Esiste un piccolo animale che custodisce uno dei segreti più ambiti dall’umanità: quello dell’immortalità. O almeno, ciò che di più simile a essa conosciamo. Si chiama Turritopsis dohrnii, è una medusa, ed è diffusa ormai in tutto il mondo. E ha una caratteristica unica: quando il suo corpo è danneggiato, fa scattare un meccanismo che le riporta indietro nel tempo per trasformarsi nuovamente in un giovane esemplare.

La "medusa immortale"

Il processo di ringiovanimento è interessante: le meduse, secondo quanto riporta l’Agi, perdono gli arti, diventano una massa alla deriva e si trasformano in polipi, escrescenze di ramoscelli che s’attaccano a rocce o piante. A poco a poco, la medusa fiorisce ancora una volta dal polipo, rinvigorita e ringiovanita. Una sorta di immortalità, poiché questo animale non sembra capace di morire di vecchiaia. Anche se, in caso sia mangiato da altri animali o estratta dall’acqua, anche questa speciale medusa non potrebbe sopravvivere.

Lo studio sulla "medusa immortale"

A riferire tutte queste informazioni sulla Turritopsis dohrnii è un articolo pubblicato da The Proceedings of the National Academy of Sciences, nel quale gli scienziati hanno esaminato in dettaglio il genoma della medusa, alla ricerca dei geni che controllano lo straordinario processo. E hanno individuato i geni attivi in diverse fasi del loro ciclo vitale, cosicché hanno potuto intravvedere la delicata orchestrazione del ringiovanimento della medusa. Una ricerca che non è finita qui: ora l’obiettivo è raccogliere quante più meduse possibile per studiare i genomi, cosa per altro non semplice. Alla caccia del segreto della sua immortalità.

━━━━━━

Quesiti proposti:
1: Secondo il brano sulla medusa immortale, in quale pubblicazione è uscito l'articolo con lo studio sul genoma della Turritopsis dohrnii?
2: Elenchi, nell'ordine, le fasi del processo di ringiovanimento della medusa descritte nel brano sulla medusa immortale.
3: Trascriva dal brano sulla medusa immortale il tratto che va da "Il processo di" fino a "non potrebbe sopravvivere.".

━━━━━━

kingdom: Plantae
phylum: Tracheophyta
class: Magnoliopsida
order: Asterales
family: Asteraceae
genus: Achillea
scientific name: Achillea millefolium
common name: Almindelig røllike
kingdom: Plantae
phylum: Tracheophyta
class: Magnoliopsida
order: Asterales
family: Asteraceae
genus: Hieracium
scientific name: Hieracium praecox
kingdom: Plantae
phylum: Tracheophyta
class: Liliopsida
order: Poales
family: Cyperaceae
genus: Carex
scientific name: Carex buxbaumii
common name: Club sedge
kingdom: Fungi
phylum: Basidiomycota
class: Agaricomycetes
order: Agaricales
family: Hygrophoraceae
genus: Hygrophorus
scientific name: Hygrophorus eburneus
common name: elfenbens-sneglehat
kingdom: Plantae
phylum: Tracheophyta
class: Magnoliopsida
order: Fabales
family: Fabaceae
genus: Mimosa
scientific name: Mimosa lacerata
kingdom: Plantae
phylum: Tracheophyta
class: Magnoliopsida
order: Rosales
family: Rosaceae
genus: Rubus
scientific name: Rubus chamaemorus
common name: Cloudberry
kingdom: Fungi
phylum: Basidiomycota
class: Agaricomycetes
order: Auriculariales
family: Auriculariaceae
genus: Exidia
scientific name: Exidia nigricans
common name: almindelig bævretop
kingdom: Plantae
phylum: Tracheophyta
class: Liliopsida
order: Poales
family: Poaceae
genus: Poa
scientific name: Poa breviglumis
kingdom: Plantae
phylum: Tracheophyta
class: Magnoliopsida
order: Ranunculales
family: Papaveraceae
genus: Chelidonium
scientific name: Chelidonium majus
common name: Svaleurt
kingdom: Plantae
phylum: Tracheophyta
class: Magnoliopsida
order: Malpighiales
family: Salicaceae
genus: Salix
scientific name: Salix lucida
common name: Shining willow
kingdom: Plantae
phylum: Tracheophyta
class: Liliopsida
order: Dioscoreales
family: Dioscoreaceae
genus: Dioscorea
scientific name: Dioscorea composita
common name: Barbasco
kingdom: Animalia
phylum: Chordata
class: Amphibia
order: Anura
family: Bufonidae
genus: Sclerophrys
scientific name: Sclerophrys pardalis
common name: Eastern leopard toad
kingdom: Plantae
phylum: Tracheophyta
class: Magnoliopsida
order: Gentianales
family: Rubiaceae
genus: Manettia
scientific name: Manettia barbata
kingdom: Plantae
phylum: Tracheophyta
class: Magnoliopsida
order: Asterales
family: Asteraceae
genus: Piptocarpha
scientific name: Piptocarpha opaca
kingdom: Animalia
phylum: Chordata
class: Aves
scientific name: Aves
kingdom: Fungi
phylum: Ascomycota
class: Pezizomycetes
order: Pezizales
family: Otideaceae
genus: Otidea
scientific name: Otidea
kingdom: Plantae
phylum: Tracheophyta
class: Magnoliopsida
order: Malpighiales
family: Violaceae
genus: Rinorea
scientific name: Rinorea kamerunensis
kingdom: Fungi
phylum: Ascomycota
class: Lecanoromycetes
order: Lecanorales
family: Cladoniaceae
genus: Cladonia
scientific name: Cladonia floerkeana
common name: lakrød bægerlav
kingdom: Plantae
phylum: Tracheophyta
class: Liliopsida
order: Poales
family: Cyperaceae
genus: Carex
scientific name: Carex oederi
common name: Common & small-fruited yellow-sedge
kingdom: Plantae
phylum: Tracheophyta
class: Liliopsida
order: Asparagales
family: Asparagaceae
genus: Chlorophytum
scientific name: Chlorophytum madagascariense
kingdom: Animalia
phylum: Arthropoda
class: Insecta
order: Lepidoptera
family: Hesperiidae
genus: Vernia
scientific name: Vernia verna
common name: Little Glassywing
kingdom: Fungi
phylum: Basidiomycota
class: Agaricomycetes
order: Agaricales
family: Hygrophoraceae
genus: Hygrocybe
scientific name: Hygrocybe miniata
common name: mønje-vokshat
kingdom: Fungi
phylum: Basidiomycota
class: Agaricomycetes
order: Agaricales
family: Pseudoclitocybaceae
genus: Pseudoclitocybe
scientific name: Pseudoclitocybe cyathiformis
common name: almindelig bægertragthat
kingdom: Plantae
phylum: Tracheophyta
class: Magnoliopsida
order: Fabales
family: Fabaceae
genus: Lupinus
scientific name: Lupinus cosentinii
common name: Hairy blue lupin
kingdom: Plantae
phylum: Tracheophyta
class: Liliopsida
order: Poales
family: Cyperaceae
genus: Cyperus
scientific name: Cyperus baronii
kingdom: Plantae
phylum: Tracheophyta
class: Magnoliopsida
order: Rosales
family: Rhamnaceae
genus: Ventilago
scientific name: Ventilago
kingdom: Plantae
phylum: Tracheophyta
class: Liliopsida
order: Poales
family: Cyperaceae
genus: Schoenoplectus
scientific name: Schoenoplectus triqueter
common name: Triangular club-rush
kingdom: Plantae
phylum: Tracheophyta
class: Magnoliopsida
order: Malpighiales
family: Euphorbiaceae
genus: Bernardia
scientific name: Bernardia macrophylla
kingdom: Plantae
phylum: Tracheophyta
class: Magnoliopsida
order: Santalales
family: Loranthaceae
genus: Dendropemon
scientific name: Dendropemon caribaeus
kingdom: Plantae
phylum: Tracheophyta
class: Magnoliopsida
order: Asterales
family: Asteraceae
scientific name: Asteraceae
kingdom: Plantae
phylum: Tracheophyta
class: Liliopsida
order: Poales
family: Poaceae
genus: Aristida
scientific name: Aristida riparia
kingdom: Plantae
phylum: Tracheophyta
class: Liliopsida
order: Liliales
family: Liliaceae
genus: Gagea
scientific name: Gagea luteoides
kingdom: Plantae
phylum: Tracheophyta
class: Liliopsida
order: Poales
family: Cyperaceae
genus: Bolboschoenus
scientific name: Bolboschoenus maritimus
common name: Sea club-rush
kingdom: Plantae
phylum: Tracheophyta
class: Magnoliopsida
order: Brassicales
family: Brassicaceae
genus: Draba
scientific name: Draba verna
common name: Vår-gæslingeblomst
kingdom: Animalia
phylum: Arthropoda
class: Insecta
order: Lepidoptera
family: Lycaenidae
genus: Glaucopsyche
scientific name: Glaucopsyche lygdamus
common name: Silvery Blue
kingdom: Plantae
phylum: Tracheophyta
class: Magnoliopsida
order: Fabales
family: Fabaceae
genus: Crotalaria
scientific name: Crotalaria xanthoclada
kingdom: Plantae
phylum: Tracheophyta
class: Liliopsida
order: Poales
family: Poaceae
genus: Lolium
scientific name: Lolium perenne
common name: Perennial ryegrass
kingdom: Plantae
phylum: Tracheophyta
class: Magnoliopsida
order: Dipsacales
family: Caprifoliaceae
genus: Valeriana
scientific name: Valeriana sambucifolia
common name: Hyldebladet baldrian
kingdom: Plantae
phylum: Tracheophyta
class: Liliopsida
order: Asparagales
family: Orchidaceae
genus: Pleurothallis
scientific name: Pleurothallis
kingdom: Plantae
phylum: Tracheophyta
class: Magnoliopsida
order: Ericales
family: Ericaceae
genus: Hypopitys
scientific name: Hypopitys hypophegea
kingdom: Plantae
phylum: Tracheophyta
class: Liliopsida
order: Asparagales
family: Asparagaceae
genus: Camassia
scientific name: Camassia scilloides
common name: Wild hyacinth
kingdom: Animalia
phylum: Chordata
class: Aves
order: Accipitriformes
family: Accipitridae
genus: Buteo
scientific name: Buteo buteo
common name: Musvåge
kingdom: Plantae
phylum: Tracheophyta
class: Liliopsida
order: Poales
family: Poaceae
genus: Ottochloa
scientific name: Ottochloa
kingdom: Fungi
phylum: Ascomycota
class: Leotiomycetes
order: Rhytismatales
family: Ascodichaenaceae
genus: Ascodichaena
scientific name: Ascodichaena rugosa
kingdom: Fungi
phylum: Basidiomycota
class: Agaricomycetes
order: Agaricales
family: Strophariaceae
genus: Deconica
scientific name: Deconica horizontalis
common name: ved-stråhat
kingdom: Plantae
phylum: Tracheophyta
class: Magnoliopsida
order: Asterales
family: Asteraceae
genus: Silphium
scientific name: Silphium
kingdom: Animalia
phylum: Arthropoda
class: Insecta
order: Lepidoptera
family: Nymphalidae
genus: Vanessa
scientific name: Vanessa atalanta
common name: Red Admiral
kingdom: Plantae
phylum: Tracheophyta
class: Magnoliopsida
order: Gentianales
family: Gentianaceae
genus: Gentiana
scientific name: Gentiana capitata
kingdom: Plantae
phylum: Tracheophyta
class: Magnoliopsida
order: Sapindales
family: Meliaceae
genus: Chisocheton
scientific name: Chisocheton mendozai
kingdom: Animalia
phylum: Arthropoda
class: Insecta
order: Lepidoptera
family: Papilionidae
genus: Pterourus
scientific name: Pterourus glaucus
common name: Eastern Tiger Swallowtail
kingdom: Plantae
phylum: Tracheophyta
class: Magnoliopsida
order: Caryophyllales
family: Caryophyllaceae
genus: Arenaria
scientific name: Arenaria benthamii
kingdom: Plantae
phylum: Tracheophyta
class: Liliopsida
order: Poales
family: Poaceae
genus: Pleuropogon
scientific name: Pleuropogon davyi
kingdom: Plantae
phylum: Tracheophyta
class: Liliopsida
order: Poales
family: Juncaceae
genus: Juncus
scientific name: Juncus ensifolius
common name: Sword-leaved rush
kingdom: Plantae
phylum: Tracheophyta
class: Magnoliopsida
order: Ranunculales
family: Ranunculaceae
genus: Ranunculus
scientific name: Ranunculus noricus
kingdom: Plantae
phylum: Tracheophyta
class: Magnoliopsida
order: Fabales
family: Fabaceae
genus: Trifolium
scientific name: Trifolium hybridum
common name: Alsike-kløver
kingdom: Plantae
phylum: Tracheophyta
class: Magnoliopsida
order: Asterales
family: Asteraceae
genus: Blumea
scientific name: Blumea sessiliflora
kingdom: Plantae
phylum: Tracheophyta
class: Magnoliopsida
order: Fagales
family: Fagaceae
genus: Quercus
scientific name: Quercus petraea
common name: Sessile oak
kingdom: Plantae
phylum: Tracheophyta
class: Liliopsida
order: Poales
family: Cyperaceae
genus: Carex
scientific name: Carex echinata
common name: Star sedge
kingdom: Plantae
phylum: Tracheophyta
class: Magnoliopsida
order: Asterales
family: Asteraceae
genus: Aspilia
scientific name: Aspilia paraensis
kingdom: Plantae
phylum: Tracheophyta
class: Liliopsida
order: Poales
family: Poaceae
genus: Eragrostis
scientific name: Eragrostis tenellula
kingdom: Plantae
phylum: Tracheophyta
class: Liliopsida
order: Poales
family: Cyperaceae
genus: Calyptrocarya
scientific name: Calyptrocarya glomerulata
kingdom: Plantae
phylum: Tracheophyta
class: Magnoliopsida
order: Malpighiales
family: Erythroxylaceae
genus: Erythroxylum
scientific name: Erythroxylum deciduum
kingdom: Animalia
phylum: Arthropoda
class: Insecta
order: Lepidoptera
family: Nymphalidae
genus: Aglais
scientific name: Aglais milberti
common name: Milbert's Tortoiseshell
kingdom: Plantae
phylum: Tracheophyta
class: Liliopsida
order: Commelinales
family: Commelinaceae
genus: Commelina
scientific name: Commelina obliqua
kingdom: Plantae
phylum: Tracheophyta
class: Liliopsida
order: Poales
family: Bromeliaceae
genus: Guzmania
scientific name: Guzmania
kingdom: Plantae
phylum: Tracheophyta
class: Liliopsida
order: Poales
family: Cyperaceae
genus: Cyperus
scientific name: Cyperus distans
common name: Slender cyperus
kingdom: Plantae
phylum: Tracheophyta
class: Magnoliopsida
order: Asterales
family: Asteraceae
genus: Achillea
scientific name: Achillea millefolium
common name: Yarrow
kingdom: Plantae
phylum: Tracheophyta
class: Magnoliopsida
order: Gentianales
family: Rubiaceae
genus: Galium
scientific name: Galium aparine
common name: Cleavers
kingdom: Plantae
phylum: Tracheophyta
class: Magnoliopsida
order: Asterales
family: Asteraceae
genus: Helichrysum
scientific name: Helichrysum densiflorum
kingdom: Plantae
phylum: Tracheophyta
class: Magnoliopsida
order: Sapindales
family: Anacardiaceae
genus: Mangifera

━━━━━━

Soluzioni dei quesiti:
1: The Proceedings of the National Academy of Sciences.

2:
1. Perde gli arti.
2. Diventa una massa alla deriva.
3. Si trasforma in polipo, un'escrescenza di ramoscelli che si attacca a rocce o piante.
4. A poco a poco fiorisce di nuovo dal polipo, rinvigorita e ringiovanita.

3:
Il processo di ringiovanimento è interessante: le meduse, secondo quanto riporta l’Agi, perdono gli arti, diventano una massa alla deriva e si trasformano in polipi, escrescenze di ramoscelli che s’attaccano a rocce o piante. A poco a poco, la medusa fiorisce ancora una volta dal polipo, rinvigorita e ringiovanita. Una sorta di immortalità, poiché questo animale non sembra capace di morire di vecchiaia. Anche se, in caso sia mangiato da altri animali o estratta dall’acqua, anche questa speciale medusa non potrebbe sopravvivere.